Le feuilleton présente

La Terre-Adélie
un roman de Jean Rebuffat

Avant-propos

Imminence du silence


Dieu a sagement agi en plaçant la naissance avant la mort. Sans ça, que saurait-on de la vie? (Alphonse Allais)

Pour Thomas, mon fils, en ce 3 août 2017

À quoi bon ces vieilles histoires? Au départ, je voulais juste nous raconter, elle et moi, poussé par une part de justification et sans doute bien d’autres ressorts inconscients. La plupart des gens se taisent. Leur tintamarre intérieur est inaudible. L’entendent-ils eux-mêmes? Ont-ils décidé d’être sourds? Les doutes, les interrogations, les interactions, tout ce qui nous bouleverse et nous façonne, le sens du devoir, les exigences de l’amour, les nécessités de la vie, bref la vie elle-même résonne pourtant dans nos têtes tellement fort, même quand de l’extérieur, rien n’y paraît… Nous sommes des masques. Nos sourires cachent des grimaces et nos paroles, des pensées inavouables. De temps en temps une éruption soudaine crache la lave de sentiments que nous croyions maîtrisés. Parfois des séismes inattendus dérangent les certitudes calmes du quotidien.

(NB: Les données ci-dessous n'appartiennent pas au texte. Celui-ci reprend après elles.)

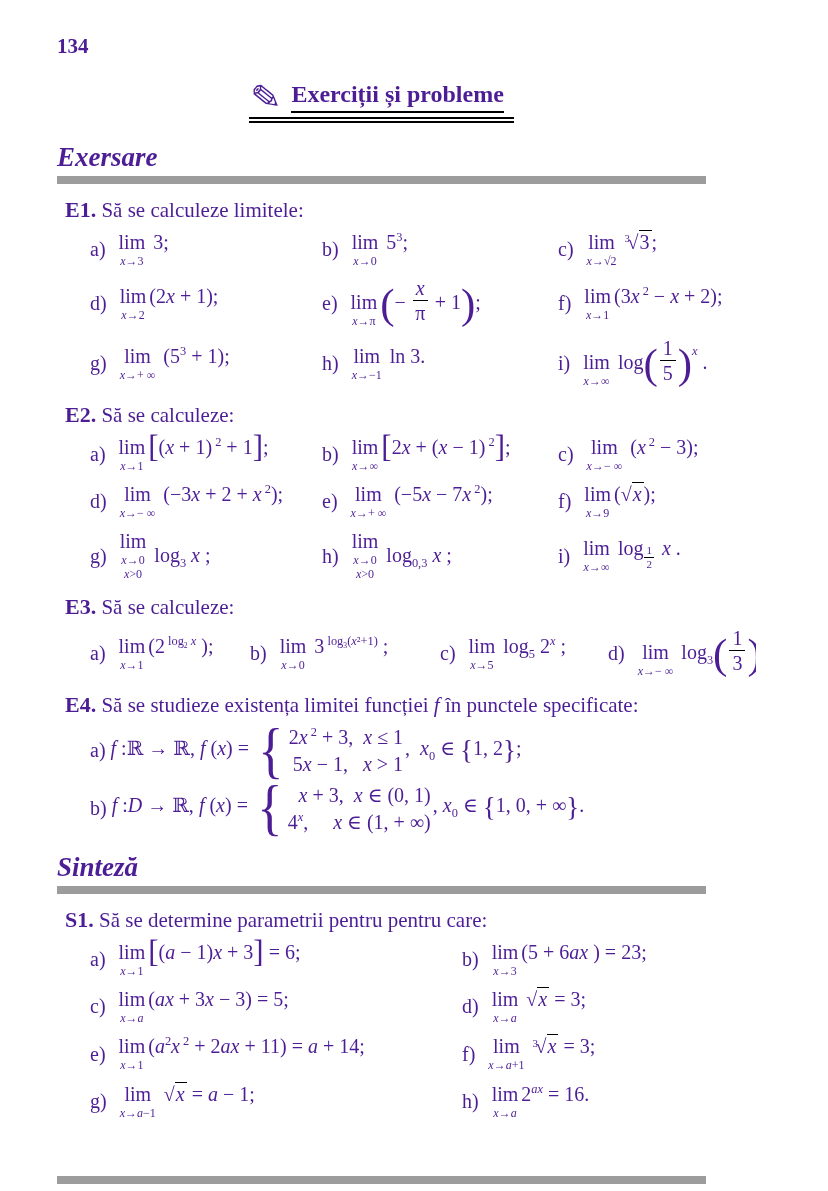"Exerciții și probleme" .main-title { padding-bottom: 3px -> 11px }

Cela m’est arrivé, plusieurs fois, et tu verras le rapport avec toi. Je me demande si la prochaine tombe est pour moi, comme c’est possible puisque je me trouve dans l’année de mes soixante-dix ans. Je ne suis plus grand-chose déjà. Toute vie ressort de l’apocope, certaines plus que d’autres. Ce que tu vas lire ne sont que des mots; il y a même une partie romancée, j’ai bien dû compléter. Pour cela et pour tout le reste, j’ai éprouvé beaucoup de peine, dans tous les sens du mot. Ah, petit, de l’extérieur, quelle réussite! Mais c’est paille qui volette au vent et je prends ma récente défaite aux élections législatives comme une parfaite métaphore de la déroute inévitable. On me gomme du paysage. Passé, dépassé, tant pis; à présent l’avenir qui compte c’est le tien. L’imminence du silence m’y contraint, tu as droit à ton histoire, commencée voici longtemps par des choses et avec des gens qui ne te concernent qu’indirectement. C’est pour cela que j’ai placé d’abord ce que ta hâte de savoir devrait rechercher d’abord. Je confie tout ceci à ton grand frère et à sa femme. S’ils le veulent, qu’ils y ajoutent quelque chose mais surtout, qu’il ne soustraient rien. La partie principale, celle que j’ai écrite en premier lieu, est titrée Le Tintamarre intérieur. Mais tu verras, il y en a d’autres.

J’espère seulement que tu sauras prendre tes distances avec ces récits dont tu ne pourras plus interroger les fantômes. Même le mien. Et que tu nous pardonneras, à tous, nos errances et nos erreurs.